DD: In terms of natural talent and expansion, Nathan is probably Paul because Paul can produce records. [Speaking to Will “Bronco” Clark] I mean, dude, you gotta be Ringo.

Will “Branco” Clark: I don’t think there’s any question.

DD: I honestly feel more like George, to be honest.

WM: I feel you’d be Harrison.

I want to turn to how your geographic backgrounds emerge in your music. Donato, I know you grew up outside of Nashville. What about the other guys?

WC: Georgia.

WM: Memphis.

NA: Arkansas.

So it makes sense you all would reverberate a certain Southern twang.

DD: Yeah, the scenes that they were exposed to and helped provide music for was a totally different side of Nashville.

Which is to say, Daniel concentrated on country or the traditional side of things while you all exposed other facets of the music scene in Nashville.

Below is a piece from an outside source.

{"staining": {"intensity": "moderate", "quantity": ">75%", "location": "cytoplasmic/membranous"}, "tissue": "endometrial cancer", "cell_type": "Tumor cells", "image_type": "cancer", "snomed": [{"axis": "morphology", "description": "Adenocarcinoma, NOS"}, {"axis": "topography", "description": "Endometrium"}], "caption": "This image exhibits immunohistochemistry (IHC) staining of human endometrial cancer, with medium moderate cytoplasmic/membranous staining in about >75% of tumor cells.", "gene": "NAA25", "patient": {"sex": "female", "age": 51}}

WM: Yeah, very little country, at least at that time.

DD: Like rock?

NA: There’s underground rock. I served as gospel music minister for four years while also participating in the scene. 

WM: There is just tons of original music. There are lots of modern rock bands. There are people trying to do a classic kind of thing and be a classic rock band. There’s a lane for that. There are people who are way more experimental and modern with it and do different production stuff than just a straight-up four- or five-piece band. There really is this whole gamut.

These days it’s like a very alternative cowboy scene. I swear I didn’t notice it for the first 10 years I was in Nashville. This sort of wave of Charley Crockett, Sierra Ferrell, Sturgill. I think Sturgill took a bunch of rock guys and made them go, “Ohh, you can like rock and be weird.”

DD: Sturgill used to be a cashier at The Turnip Truck where I would go to dinner before runs sometimes. I’ve seen Chris Stapleton, Billy Strings, and Sturgill play for free, sometimes $2. All that was in 2014 when it really started happening.

That’s what is so interesting. The potential with Cosmic Country is because Nathan had his gospel service, and then, like the rock scene Will was playing in–I guess you’d call it rock, but not–whatever that term is. Then I come from this: overalls with a can of Copenhagen, just plug a Telecaster straight into the amp on a Saturday afternoon, traditional country. And then Will [Clark] with what he does in his approach. There are so many elements in how to go about doing music, but specifically for the three of us that are from Nashville, it encompasses what Nashville is.

Aside from the popular country thing, you have the ultra-traditional honky-tonk three chords and the truth thing. Then you have the psychedelic rock explosive independent sound. All that’s Nashville. And it’s all in Cosmic Country.

I just feel so lucky to have all these guys in the band with me, because everything’s 25% across the board. When I was a young kid, I would go to many sessions, I would go to three, sometimes five a week and just go and get lunch with all the session cats. And I always remember knowing that when I wanted to make records, I wanted to have a band. I feel like Reflector is the first of that. That feeling and that personality are there. I’m just so grateful for these guys. My brothers in frequency.

Brothers in frequency. I love that.

DD: It’s a crazy thing we’re doing, and they’re always down for whatever idea I have, and if anyone else has an idea, we all listen to each other, and we negotiate with each other, and respect each other, love each other. Spiritual alignment is a growing thing. It’s not a thing you lock into 100% one day. It’s living, and we have it.